Where you start has nothing to do with where you can go.
- Daymond John
What most people don't know is that Daymond kept his Red Lobster shifts even after FUBU started gaining ground. He needed the income. The business wasn't profitable yet. He was sewing hats at 2am and waiting tables at noon. That particular detail - the one that sounds humiliating in retrospect - is the one he talks about most proudly. Being broke isn't a bug in the system. According to his 2016 book "The Power of Broke," it's a feature. Scarcity forces creativity. Desperation makes you resourceful. The people who have nothing to lose are the most dangerous competitors in any room.

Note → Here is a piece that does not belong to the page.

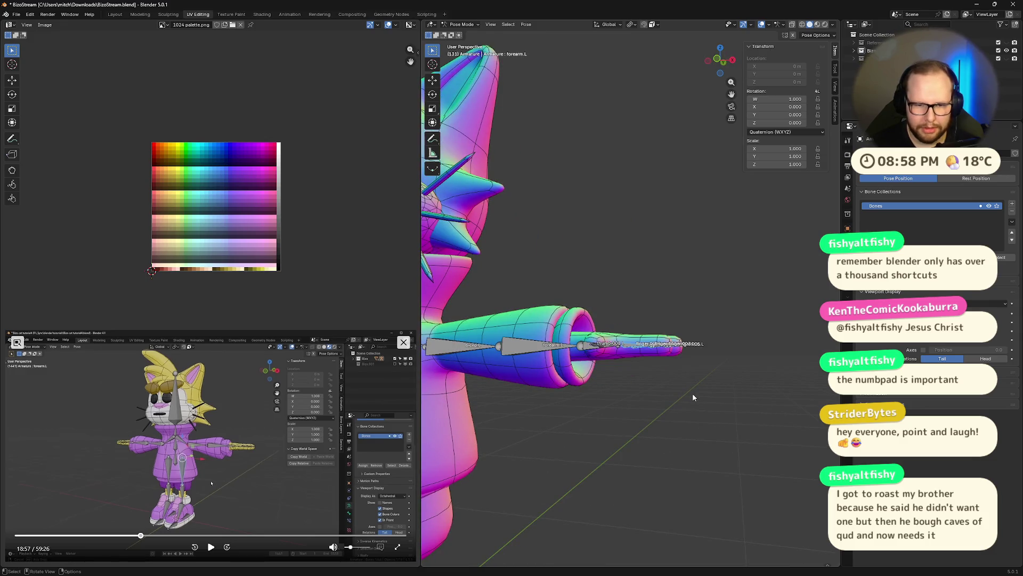
middle_drag(613, 412, 735, 408)
scroll(735, 407, down, 4)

The book sold well. Debuted on both the New York Times and Wall Street Journal bestseller lists. So did "Rise and Grind" in 2018. In 2023, he published a children's book, "Little Daymond Learns to Earn," which also made the NYT list. Five books total. The man who struggled with dyslexia his entire life is now a five-time bestselling author. He treats that irony with the same matter-of-fact energy he applies to everything: it's not irony, it's the point.
Then, in April 2017, a doctor found a nodule on his thyroid. Stage II cancer. Successful surgery followed - but the wake-up call did not pass quietly. John rebuilt his daily routine around longevity. He built a personal biohacking lab. He changed what he eats, how he sleeps, how he recovers. He went from a guy who used to hustle through exhaustion to one who treats his body as the asset behind every business decision. The shift shows in how he talks about the future: with patience rather than urgency.
When George Floyd was killed in May 2020, Daymond John didn't issue a statement and move on. He created Black Entrepreneurs Day - an annual event at the Apollo Theater in Harlem, partnered with the NAACP, that distributes $25,000 grants to Black-owned businesses. Five years in, they've given out over $1 million to more than 40 companies. Kelly Rowland performed. Charlamagne tha God hosted. 2 Chainz showed up. The whole thing runs like a television special, except the point isn't the entertainment - it's the check that goes out the door to a business that couldn't get a bank loan.
Which brings us back to where it started. Twenty-seven banks said no to Daymond and Margot John in 1994. Thirty years later, Daymond John is the one writing the check.